▽

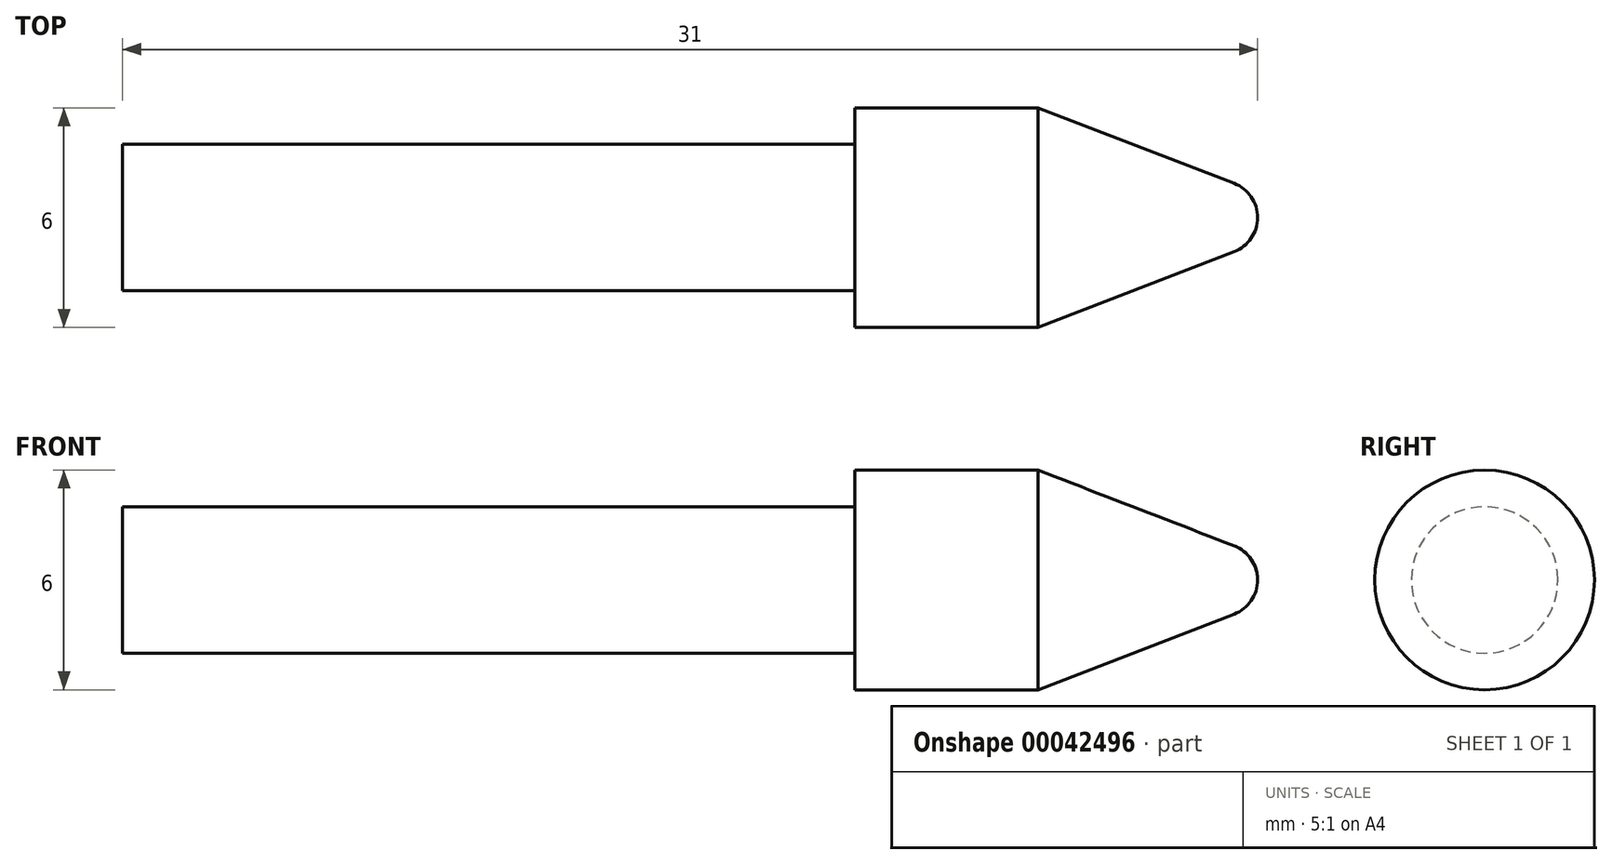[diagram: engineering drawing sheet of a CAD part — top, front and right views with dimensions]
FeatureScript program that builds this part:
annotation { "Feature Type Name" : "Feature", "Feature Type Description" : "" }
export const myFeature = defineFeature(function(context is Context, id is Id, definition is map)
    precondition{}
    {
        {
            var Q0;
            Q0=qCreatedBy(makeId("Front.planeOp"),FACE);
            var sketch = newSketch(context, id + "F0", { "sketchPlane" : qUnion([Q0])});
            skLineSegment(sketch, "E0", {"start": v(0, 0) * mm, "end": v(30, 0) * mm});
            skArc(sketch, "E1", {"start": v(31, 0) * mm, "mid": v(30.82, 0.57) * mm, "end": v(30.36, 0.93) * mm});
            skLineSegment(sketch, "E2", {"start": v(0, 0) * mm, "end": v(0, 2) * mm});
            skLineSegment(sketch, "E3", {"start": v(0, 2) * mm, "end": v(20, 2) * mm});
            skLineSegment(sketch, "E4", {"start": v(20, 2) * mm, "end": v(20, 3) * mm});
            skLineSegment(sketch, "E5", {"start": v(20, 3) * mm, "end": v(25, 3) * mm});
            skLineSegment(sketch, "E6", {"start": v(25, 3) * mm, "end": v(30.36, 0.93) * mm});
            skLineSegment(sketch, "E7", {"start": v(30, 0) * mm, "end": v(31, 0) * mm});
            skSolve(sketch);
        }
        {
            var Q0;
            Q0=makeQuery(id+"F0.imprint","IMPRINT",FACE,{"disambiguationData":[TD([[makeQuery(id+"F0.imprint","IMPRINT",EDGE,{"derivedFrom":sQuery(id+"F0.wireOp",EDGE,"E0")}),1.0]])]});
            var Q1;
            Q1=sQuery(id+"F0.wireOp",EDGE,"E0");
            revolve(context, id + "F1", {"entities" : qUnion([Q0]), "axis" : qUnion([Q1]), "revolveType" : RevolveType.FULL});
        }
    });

△

» WHAT YOU SHOULD DO:
Convert the material above into a JSON list of strings, one string per line and no entries for blank lines. Omit the picture from the list.

» RESULT FOR THIS EXERCISE:
[
  "[diagram: engineering drawing sheet of a CAD part — top, front and right views with dimensions]",
  "FeatureScript program that builds this part:",
  "annotation { \"Feature Type Name\" : \"Feature\", \"Feature Type Description\" : \"\" }",
  "export const myFeature = defineFeature(function(context is Context, id is Id, definition is map)",
  "    precondition{}",
  "    {",
  "        {",
  "            var Q0;",
  "            Q0=qCreatedBy(makeId(\"Front.planeOp\"),FACE);",
  "            var sketch = newSketch(context, id + \"F0\", { \"sketchPlane\" : qUnion([Q0])});",
  "            skLineSegment(sketch, \"E0\", {\"start\": v(0, 0) * mm, \"end\": v(30, 0) * mm});",
  "            skArc(sketch, \"E1\", {\"start\": v(31, 0) * mm, \"mid\": v(30.82, 0.57) * mm, \"end\": v(30.36, 0.93) * mm});",
  "            skLineSegment(sketch, \"E2\", {\"start\": v(0, 0) * mm, \"end\": v(0, 2) * mm});",
  "            skLineSegment(sketch, \"E3\", {\"start\": v(0, 2) * mm, \"end\": v(20, 2) * mm});",
  "            skLineSegment(sketch, \"E4\", {\"start\": v(20, 2) * mm, \"end\": v(20, 3) * mm});",
  "            skLineSegment(sketch, \"E5\", {\"start\": v(20, 3) * mm, \"end\": v(25, 3) * mm});",
  "            skLineSegment(sketch, \"E6\", {\"start\": v(25, 3) * mm, \"end\": v(30.36, 0.93) * mm});",
  "            skLineSegment(sketch, \"E7\", {\"start\": v(30, 0) * mm, \"end\": v(31, 0) * mm});",
  "            skSolve(sketch);",
  "        }",
  "        {",
  "            var Q0;",
  "            Q0=makeQuery(id+\"F0.imprint\",\"IMPRINT\",FACE,{\"disambiguationData\":[TD([[makeQuery(id+\"F0.imprint\",\"IMPRINT\",EDGE,{\"derivedFrom\":sQuery(id+\"F0.wireOp\",EDGE,\"E0\")}),1.0]])]});",
  "            var Q1;",
  "            Q1=sQuery(id+\"F0.wireOp\",EDGE,\"E0\");",
  "            revolve(context, id + \"F1\", {\"entities\" : qUnion([Q0]), \"axis\" : qUnion([Q1]), \"revolveType\" : RevolveType.FULL});",
  "        }",
  "    });"
]